■ **What the exercise asks**:
Please keep to the lines below from the one with "thumb cmc: (141, 310)" through the one with "ring dip: (308, 257)", and restate them word for word, ends included.

■ **Data supplied**:

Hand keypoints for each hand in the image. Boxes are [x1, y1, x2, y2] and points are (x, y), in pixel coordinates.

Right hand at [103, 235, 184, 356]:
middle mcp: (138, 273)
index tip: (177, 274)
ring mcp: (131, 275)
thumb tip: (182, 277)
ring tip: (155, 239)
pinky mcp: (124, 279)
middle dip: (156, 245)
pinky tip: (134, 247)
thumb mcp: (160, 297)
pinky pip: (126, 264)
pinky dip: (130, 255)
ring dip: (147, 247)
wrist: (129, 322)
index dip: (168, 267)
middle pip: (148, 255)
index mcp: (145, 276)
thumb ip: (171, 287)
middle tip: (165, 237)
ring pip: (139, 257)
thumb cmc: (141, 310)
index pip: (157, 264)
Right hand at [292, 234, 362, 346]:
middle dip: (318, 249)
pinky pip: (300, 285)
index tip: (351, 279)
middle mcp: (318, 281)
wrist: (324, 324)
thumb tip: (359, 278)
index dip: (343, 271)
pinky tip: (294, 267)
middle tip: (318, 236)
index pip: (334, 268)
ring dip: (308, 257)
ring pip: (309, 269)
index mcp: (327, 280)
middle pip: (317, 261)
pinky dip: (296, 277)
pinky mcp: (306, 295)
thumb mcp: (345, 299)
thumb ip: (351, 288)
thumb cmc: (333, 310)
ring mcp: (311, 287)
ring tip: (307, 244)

* * *

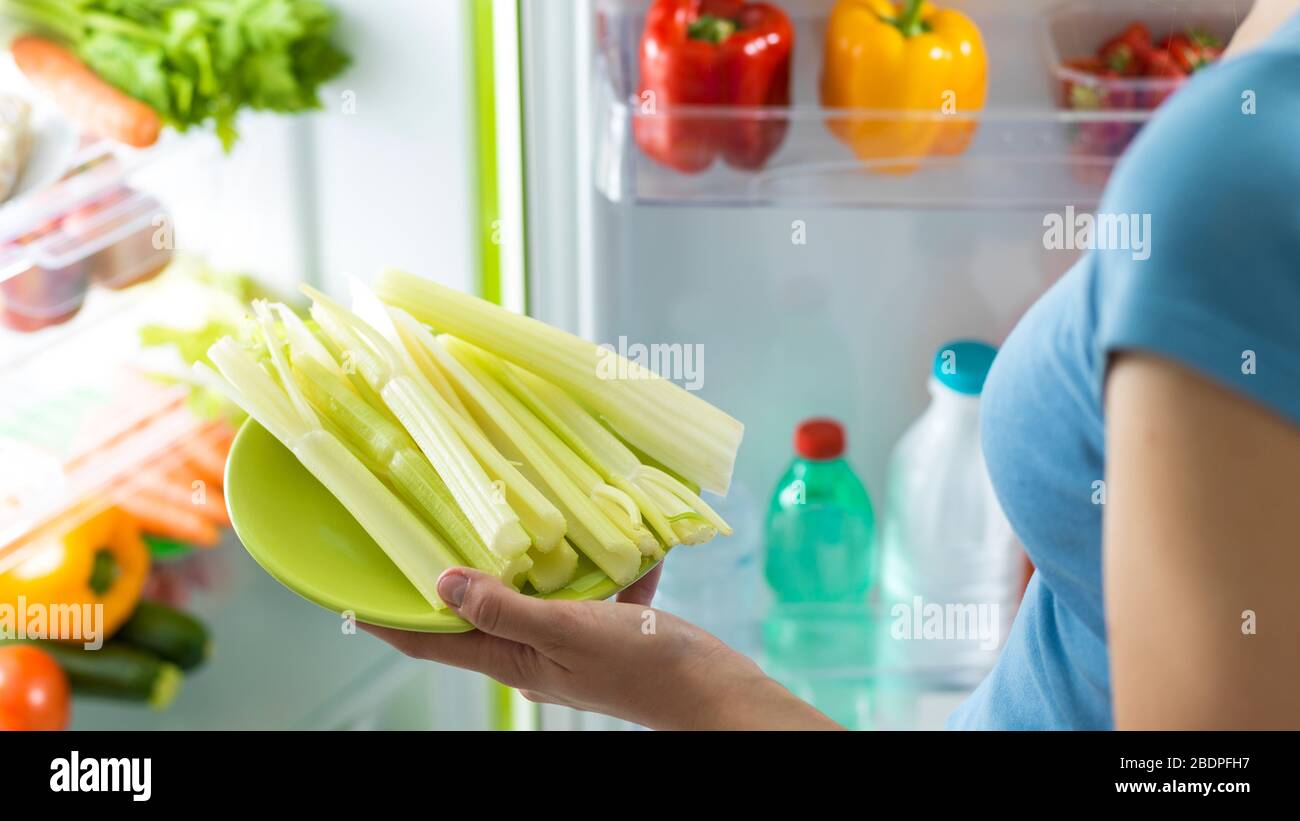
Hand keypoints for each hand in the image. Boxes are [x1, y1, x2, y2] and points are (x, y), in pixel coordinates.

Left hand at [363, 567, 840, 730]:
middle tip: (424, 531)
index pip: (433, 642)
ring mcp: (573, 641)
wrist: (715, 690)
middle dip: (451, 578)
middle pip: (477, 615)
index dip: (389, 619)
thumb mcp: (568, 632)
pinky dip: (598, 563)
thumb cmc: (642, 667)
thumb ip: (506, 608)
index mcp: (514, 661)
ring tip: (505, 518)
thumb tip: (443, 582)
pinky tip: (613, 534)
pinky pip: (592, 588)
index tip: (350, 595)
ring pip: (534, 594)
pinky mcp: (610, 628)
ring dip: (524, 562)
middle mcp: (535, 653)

---

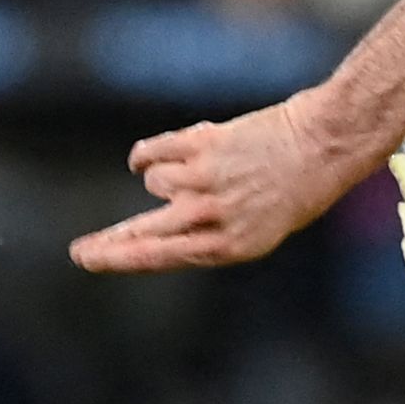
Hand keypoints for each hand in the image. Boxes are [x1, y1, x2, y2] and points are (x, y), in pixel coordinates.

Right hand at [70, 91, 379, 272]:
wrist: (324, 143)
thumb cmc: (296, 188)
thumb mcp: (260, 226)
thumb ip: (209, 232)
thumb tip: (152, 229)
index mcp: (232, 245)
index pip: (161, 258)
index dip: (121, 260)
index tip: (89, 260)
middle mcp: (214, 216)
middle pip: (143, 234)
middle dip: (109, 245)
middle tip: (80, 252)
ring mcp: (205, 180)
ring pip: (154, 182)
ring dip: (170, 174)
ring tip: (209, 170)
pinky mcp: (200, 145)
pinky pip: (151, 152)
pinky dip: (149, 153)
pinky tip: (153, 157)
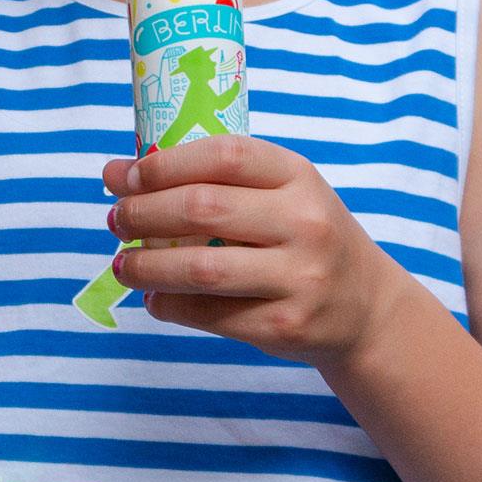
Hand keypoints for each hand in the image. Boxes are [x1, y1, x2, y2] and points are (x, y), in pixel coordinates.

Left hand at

■ **Response area**:
thumb cmc: (141, 310)
index pip: (157, 264)
Right hand at [292, 234, 362, 346]:
middle dip: (318, 249)
pinky pip: (300, 285)
index tip: (351, 279)
middle mcp: (318, 281)
wrist: (324, 324)
thumb tip: (359, 278)
index dip: (343, 271)
pinky tip: (294, 267)
middle tip: (318, 236)
index pip: (334, 268)
ring dip: (308, 257)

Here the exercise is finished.